« Notre maison brûle, et nous regardons ailleurs ». Et si Chirac avait eu raison ? Si cette célèbre phrase, prononcée en 2002 lors du 5e sommet de la Terre, n’était pas encore totalement d’actualité ? Pour comprendre les enjeux du réchauffement climatique et ses répercussions sur notre territoire bourguignon, nous avons interrogé Loïc Rousval, originaire de Semur-en-Auxois, le « monsieur météo » de CNews et de France 3.
Monsieur en Bourgogne – En 2014, Évelyne Dhéliat présentait un bulletin météo fictif d’un jour d’été de 2050. Elle annonçait alors des températures avoisinant les 40°C. Aujourd’hui, la réalité aurait-elle dépassé la fiction ?

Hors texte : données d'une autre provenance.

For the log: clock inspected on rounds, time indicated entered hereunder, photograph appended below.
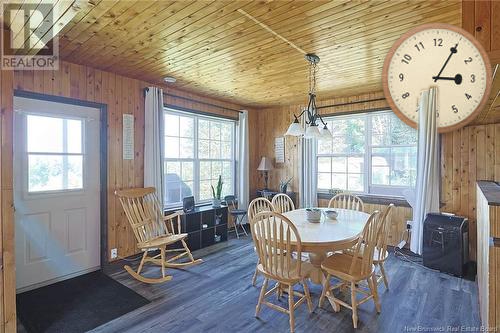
3:05
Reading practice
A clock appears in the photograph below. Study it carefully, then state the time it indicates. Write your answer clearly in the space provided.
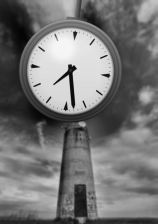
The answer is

Loïc Rousval – Absolument ! Nous ne sommes pas encore en 2050, pourtant les 40°C sont déjà régulièrement dépassés. Le réchauffement climatique s’est accéléré ces dernières années, et plus vite que prévu. Le record de chaleur absolu officiel en France a été relevé à Vérargues dans le département de l’Hérault, avec 46°C à l’ombre. Et nous étions le 28 juin 2019. Pendant la canicule de juillet 2022, Météo France a relevé 40,3°C à Lanmeur dans le Finistère, 40,5°C à Rennes, 41°C dans la Somme, 42°C à Nantes, 42,6°C à Biscarrosse… Du jamais vu depuis le début des relevés météorologiques, il y a 150 ans environ. Concernant la Bourgogne, il a fait plus de 37°C à Semur-en-Auxois cet été, notamment le 19 juillet. Début août, la Côte-d’Or et la Saône-et-Loire étaient en vigilance orange canicule. 39,4°C affichés au Creusot, 37,5°C à Dijon le 4 août.
D’ailleurs, le réchauffement climatique, qu’est-ce que c’est ?

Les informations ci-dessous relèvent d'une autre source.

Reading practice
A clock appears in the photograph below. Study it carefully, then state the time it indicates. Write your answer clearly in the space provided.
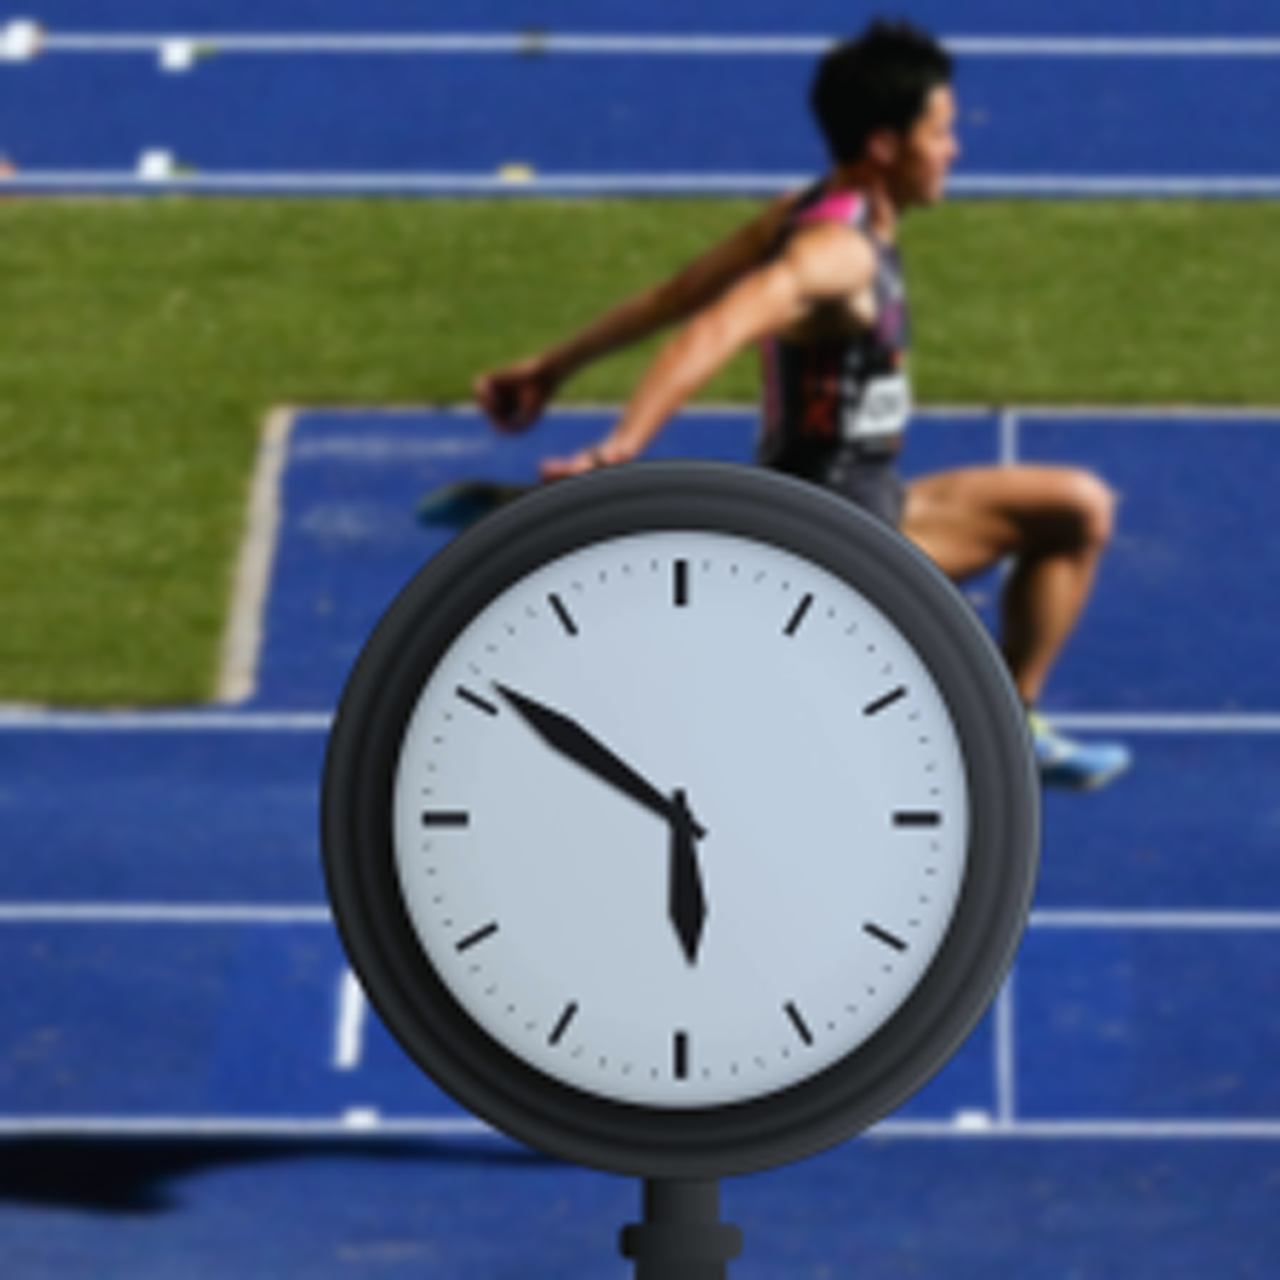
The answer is 5:51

Le terme réchauffement climatique désigne l’augmentation de la température moyenne de la surface terrestre au cours du siècle précédent et du XXIe siècle, en raison notamment des émissions de gaz à effet de serre produites par l’activité humaine. Nous parlons de climat pour évoquer la variation des conditions météorologiques sur le long terme ; pour les prévisions météo classiques, nous sommes sur du court terme. Précisons, car les personnes ont tendance à l’oublier, que le réchauffement climatique ne veut pas dire systématiquement « températures plus élevées » : il pourra également engendrer des périodes de grand froid.
En tant que journaliste météo, comment vous positionnez-vous par rapport à cette situation ?
Il y a quelques années, certains professionnels de la météo, et moi le premier sur les plateaux de CNews et de France 3, nous préférions parler de « changement » ou de « dérèglement » climatique en raison des variations du climat constatées en remontant sur plusieurs siècles. Mais en observant les données et les rapports de ces toutes dernières années, aujourd’hui, nous pouvons sans hésiter utiliser la notion de « réchauffement ». Naturellement, lorsque des phénomènes météo extrêmes et inédits sont observés en France ou à l’étranger, nous en parlons à l’antenne. Mais ce n’est pas toujours simple pour nous d’aborder le sujet. Certains phénomènes sont classiques pour la saison, mais d’autres sont inédits, extrêmes, voire précoces comme la canicule avant mi-juin cet été.
Que faire alors pour alerter la population sur les dangers du réchauffement climatique ?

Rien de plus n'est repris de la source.